The bank holds 70.25% of the bank shares, IFC holds 9.75%, and the Egyptian Government holds 20%. Mahmoud Abdel Salam Omar, who is a former head of the Egyptian Banks Federation, is a former chairman of the bank.

== History ==

- In 1857, local Greek merchants established a Bank of Alexandria to cater to the needs of the Greek merchant community. This bank was liquidated in 1877.
- 1864 The English overseas bank, Anglo-Egyptian Bank was founded.
- 1924 Anglo Egyptian Bank merged with The Colonial Bank (est. 1836) and the First National Bank of South Africa (est. 1891) to form Barclays Bank (Dominion, Colonial and Overseas). Barclays had inherited the ownership of The Colonial Bank when it acquired the London Provincial and South Western Bank in 1918.

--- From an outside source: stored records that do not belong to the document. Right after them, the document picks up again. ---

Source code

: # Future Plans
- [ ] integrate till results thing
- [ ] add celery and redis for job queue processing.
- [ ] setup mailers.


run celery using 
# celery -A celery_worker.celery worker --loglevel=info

- 1957 The Egyptian government founded Bank of Alexandria to take over the Egyptian operations of Barclays Bank DCO, which the Egyptian government had nationalized in 1956 after British and French troops attacked Egypt and occupied the Suez Canal during the Suez Crisis.
- 1964 Bank of Alexandria acquired Banque du Nile and Import-Export Bank of Egypt.
- 17 October 2006, The Egyptian government privatized Bank of Alexandria. Sanpaolo IMI, the Italian bank which itself was acquired by Banca Intesa, agreed to pay $1.6 billion for 80% of Bank of Alexandria. This was the first privatization in Egypt of a fully government-owned bank.